Data excerpts
+---+
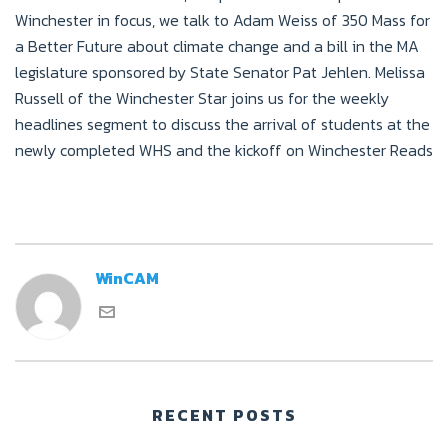
Winchester in focus, we talk to Adam Weiss of 350 Mass for
a Better Future about climate change and a bill in the MA
legislature sponsored by State Senator Pat Jehlen. Melissa
Russell of the Winchester Star joins us for the weekly
headlines segment to discuss the arrival of students at the
newly completed WHS and the kickoff on Winchester Reads
WinCAM
RECENT POSTS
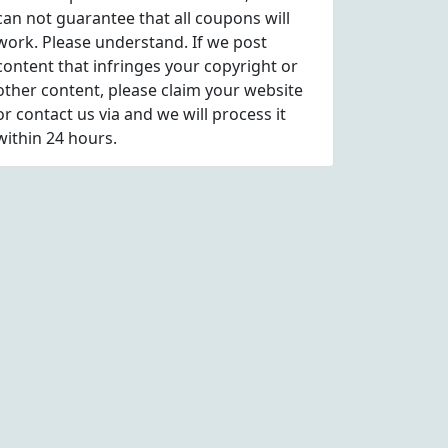
can not guarantee that all coupons will
work. Please understand. If we post
content that infringes your copyright or
other content, please
claim
your website
or contact us via
and we will process it
within 24 hours.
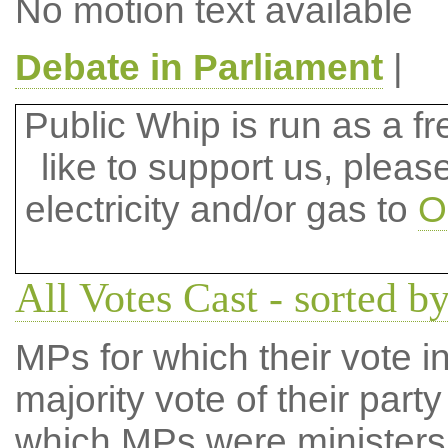
No motion text available
Debate in Parliament
|
Public Whip is run as a fre
like to support us, plea
electricity and/or gas to
O
All Votes Cast - sorted by
MPs for which their vote in
majority vote of their par
which MPs were ministers a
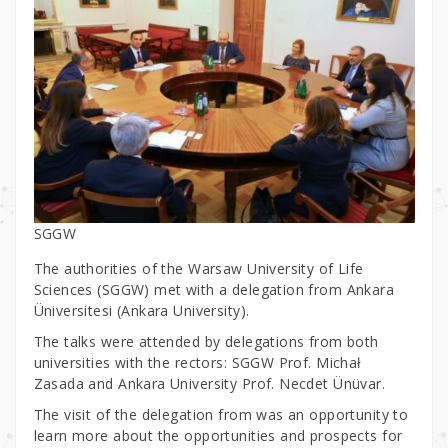
SGGW
The authorities of the Warsaw University of Life
Sciences (SGGW) met with a delegation from Ankara
Üniversitesi (Ankara University).
The talks were attended by delegations from both
universities with the rectors: SGGW Prof. Michał
Zasada and Ankara University Prof. Necdet Ünüvar.
The visit of the delegation from was an opportunity to
learn more about the opportunities and prospects for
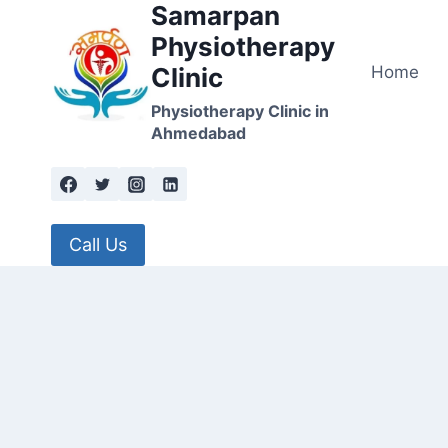
Samarpan
Skip
to
Physiotherapy
content
Home
Clinic
Physiotherapy Clinic in
Ahmedabad
Call Us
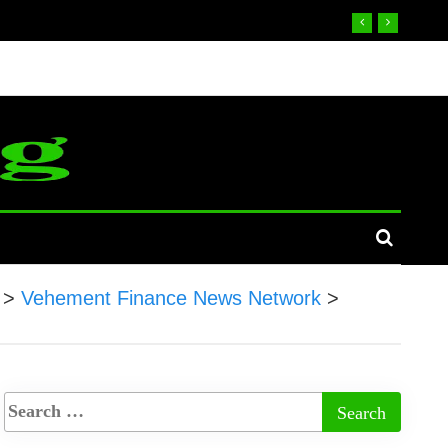
>
Vehement Finance News Network
>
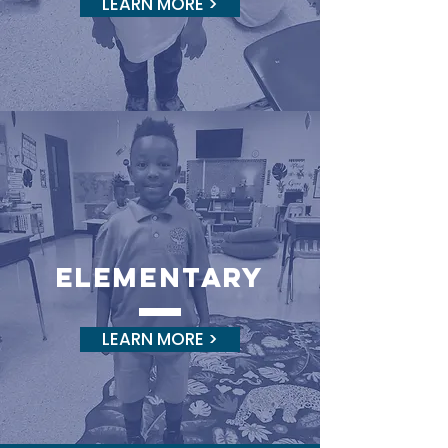
LEARN MORE >
elementary
LEARN MORE >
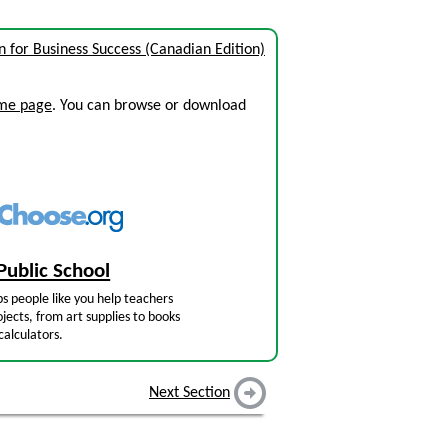
for Business Success (Canadian Edition)
ome page
. You can browse or download
Public School
s people like you help teachers
jects, from art supplies to books
calculators.
Next Section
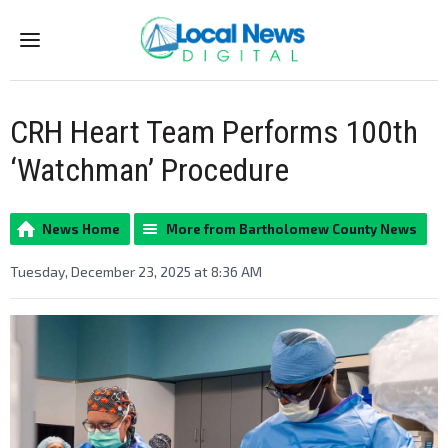
Menu
CRH Heart Team Performs 100th
‘Watchman’ Procedure
News Home
More from Bartholomew County News
Tuesday, December 23, 2025 at 8:36 AM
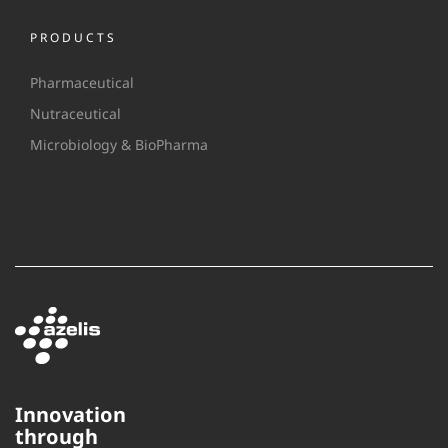
PRODUCTS
Pharmaceutical
Nutraceutical
Microbiology & BioPharma
Innovation
through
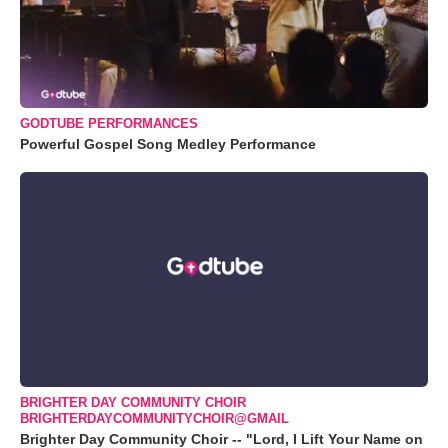
GODTUBE PERFORMANCES
Powerful Gospel Song Medley Performance
BRIGHTER DAY COMMUNITY CHOIR
BRIGHTERDAYCOMMUNITYCHOIR@GMAIL
Brighter Day Community Choir -- "Lord, I Lift Your Name on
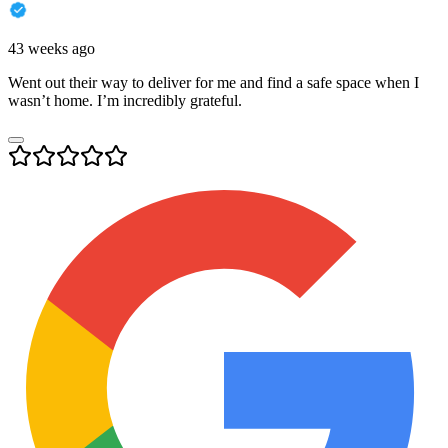
43 weeks ago
Went out their way to deliver for me and find a safe space when I
wasn’t home. I’m incredibly grateful.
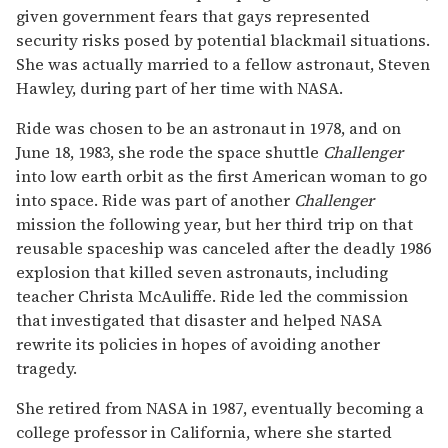
given government fears that gays represented
security risks posed by potential blackmail situations.
She was actually married to a fellow astronaut, Steven
Hawley, during part of her time with NASA.
Ride was chosen to be an astronaut in 1978, and on
June 18, 1983, she rode the space shuttle
Challenger
into low earth orbit as the first American woman to go
into space. Ride was part of another
Challenger
mission the following year, but her third trip on that
reusable spaceship was canceled after the deadly 1986
explosion that killed seven astronauts, including
teacher Christa McAuliffe. Ride led the commission
that investigated that disaster and helped NASA
rewrite its policies in hopes of avoiding another
tragedy.
She retired from NASA in 1987, eventually becoming a
college professor in California, where she started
+---+
— TASK INSTRUCTIONS —
Go down the entries above from the line containing "jects, from art supplies to books" to the line containing "June 18, 1983, she rode the space shuttle" and write out each line exactly, leaving pictures out.

— SOLUTION TO THIS TASK —
jects, from art supplies to books
calculators.
Next Section
Menu
CRH Heart Team Performs 100th
‘Watchman’ Procedure
News Home
More from Bartholomew County News
Tuesday, December 23, 2025 at 8:36 AM
PRODUCTS
Pharmaceutical
Nutraceutical
Microbiology & BioPharma
Innovation
through
GODTUBE PERFORMANCES
Powerful Gospel Song Medley Performance
BRIGHTER DAY COMMUNITY CHOIR
BRIGHTERDAYCOMMUNITYCHOIR@GMAIL
Brighter Day Community Choir -- "Lord, I Lift Your Name on
43 weeks ago
Went out their way to deliver for me and find a safe space when I
wasn’t home. I’m incredibly grateful.
given government fears that gays represented
security risks posed by potential blackmail situations.
She was actually married to a fellow astronaut, Steven
Hawley, during part of her time with NASA.
Ride was chosen to be an astronaut in 1978, and on
June 18, 1983, she rode the space shuttle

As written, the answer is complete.